4 = 3
After executing that statement if you use 4
for something, it has the value of 3.
People explained this to me, with much giggling, saying ForTran would let you change the value of 4.
I now suspect this isn't strictly true (for one thing, 41 still has the expected value).
I think this is just an instance of ForTran's habit of creating variables whenever something is referenced as a variable.
If you call COLOR(MAGENT)
by mistake when trying to set the color to magenta,
and your program doesn't have a variable named MAGENT
,
ForTran will helpfully create a variable by that name, and initialize it to zero for you.

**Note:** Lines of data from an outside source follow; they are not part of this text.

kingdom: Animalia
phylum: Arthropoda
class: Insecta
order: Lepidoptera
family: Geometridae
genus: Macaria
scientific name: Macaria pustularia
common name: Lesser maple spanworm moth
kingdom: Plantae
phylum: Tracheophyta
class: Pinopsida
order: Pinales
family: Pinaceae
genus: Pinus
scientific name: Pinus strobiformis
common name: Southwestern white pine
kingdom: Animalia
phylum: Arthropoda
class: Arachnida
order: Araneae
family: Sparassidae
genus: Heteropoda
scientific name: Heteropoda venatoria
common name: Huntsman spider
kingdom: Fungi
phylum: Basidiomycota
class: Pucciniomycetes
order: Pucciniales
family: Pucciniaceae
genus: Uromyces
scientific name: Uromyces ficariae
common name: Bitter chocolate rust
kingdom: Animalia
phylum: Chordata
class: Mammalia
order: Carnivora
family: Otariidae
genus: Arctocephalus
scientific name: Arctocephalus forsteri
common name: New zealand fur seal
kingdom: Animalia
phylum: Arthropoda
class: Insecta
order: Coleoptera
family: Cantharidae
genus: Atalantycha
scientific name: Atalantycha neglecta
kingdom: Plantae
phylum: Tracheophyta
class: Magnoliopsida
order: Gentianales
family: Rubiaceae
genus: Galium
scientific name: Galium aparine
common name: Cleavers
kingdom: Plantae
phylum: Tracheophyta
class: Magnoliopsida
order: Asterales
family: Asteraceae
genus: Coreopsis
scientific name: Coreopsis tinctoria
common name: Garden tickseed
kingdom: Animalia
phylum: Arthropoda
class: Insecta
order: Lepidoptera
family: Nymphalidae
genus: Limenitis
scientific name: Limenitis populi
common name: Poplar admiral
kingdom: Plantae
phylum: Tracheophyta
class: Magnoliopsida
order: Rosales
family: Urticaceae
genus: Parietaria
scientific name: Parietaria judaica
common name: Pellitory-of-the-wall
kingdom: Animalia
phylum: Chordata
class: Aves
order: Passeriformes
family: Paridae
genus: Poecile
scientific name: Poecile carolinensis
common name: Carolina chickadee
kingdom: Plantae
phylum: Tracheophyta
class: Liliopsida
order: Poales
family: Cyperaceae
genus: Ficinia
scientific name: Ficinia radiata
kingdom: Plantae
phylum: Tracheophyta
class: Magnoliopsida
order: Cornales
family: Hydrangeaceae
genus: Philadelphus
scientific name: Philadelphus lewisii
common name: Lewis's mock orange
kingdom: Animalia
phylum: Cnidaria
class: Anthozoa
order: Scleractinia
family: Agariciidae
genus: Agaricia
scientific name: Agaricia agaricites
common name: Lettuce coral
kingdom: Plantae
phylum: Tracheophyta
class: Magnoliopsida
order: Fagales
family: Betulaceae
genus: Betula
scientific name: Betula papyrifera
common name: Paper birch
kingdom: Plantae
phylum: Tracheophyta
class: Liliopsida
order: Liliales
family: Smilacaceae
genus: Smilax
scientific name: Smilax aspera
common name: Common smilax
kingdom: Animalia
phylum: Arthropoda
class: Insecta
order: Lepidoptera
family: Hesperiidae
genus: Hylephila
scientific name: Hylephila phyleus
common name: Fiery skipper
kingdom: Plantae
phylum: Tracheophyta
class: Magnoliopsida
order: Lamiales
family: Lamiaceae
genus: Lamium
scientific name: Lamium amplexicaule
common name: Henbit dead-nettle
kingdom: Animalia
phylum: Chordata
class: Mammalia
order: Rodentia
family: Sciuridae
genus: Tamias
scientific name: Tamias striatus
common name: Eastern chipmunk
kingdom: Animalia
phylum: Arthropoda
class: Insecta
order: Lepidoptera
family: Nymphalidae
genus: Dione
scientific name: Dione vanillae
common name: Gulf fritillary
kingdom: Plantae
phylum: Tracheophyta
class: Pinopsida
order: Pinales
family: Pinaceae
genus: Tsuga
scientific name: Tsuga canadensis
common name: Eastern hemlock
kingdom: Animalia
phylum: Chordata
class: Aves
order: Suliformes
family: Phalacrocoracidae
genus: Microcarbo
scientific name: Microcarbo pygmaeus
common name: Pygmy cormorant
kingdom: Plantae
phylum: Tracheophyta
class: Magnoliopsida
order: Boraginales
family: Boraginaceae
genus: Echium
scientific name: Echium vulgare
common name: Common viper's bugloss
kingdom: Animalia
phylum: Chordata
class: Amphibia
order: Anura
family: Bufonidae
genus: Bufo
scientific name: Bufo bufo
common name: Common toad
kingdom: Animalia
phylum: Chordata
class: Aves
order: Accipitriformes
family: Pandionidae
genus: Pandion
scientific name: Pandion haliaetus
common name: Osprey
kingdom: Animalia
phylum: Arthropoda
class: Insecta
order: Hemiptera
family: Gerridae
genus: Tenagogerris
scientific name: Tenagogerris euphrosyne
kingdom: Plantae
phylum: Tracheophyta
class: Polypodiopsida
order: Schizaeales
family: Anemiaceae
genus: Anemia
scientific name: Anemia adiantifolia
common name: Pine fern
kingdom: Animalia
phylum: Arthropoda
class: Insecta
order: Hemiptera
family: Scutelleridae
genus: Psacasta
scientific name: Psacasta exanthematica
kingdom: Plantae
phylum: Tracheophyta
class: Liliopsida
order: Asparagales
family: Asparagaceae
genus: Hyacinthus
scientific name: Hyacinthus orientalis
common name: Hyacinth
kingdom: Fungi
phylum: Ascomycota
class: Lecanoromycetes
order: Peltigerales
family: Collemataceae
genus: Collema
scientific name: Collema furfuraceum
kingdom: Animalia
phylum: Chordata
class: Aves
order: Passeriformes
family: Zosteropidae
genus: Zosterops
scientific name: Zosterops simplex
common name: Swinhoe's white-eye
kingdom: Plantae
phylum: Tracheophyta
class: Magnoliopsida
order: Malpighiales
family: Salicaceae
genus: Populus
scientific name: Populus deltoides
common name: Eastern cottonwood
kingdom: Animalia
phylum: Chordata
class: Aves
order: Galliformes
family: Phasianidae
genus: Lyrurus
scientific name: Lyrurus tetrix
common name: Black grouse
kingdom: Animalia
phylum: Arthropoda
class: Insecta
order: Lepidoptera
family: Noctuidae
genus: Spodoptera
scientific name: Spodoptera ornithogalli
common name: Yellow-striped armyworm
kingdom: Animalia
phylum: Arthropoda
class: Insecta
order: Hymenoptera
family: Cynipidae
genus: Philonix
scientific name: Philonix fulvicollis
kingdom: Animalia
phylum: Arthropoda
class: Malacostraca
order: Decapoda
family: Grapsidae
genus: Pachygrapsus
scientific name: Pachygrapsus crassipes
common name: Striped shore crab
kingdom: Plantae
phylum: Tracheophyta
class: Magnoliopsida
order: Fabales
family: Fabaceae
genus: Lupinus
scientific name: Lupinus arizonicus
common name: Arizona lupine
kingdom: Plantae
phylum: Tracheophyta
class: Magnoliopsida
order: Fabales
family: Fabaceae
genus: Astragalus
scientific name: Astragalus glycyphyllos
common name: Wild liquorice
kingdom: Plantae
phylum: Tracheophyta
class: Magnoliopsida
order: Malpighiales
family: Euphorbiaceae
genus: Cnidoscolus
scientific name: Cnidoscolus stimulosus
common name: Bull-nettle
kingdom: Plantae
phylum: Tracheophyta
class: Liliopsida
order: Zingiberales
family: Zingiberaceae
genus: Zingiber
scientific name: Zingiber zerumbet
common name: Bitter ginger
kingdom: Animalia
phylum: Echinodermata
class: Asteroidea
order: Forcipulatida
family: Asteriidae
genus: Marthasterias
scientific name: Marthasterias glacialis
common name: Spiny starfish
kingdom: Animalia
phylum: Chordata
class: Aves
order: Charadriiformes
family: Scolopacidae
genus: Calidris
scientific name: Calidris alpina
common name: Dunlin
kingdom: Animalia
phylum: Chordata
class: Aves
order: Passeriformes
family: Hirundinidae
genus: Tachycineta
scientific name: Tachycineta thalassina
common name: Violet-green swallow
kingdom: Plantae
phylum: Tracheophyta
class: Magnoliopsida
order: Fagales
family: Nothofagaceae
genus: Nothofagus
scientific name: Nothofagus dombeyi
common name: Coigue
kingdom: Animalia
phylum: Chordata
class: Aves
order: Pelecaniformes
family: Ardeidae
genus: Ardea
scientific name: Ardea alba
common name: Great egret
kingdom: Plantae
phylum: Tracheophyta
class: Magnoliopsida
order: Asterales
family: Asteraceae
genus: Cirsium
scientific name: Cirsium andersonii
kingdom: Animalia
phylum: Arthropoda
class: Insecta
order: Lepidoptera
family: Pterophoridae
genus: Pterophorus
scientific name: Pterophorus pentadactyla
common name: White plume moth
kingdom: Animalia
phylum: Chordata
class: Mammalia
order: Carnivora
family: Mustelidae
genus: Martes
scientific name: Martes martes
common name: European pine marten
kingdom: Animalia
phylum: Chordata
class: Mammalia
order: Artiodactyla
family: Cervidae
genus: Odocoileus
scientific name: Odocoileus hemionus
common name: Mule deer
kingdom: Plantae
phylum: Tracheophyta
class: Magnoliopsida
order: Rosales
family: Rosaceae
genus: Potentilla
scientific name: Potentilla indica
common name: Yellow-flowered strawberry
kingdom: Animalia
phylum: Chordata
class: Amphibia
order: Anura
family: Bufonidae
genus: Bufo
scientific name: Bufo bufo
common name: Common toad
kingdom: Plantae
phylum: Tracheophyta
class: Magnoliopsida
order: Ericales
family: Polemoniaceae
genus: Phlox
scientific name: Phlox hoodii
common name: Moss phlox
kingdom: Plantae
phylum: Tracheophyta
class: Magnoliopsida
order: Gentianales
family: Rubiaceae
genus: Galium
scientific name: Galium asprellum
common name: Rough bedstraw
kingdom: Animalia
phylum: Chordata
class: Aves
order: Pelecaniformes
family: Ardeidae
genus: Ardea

A variant of that happened to me once while programming a Silicon Graphics machine,
due to the fact that some of the code had been compiled on a version of ForTran that truncated variable names
to six characters. As zero equated to black, my lovely double-buffered rotating 3-D Gouraud shaded figures
were completely invisible.
But I digress.
What's really happening in the 4 = 3
statement is that ForTran sees me using the symbol
4 as a variable. It obediently creates a variable named "4" and assigns it a value of 3. Then, when you refer to 4,
you get that variable, which shadows the original integer 4.
When I was little, my mom (who was a math teacher) instilled in me the differences between numbers, digits, and chalk dust. These differences are subtle but real, and occasionally come up and bite the unwary. When I got into typography, and added concepts of letters, characters, and glyphs, they fit right into the pantheon.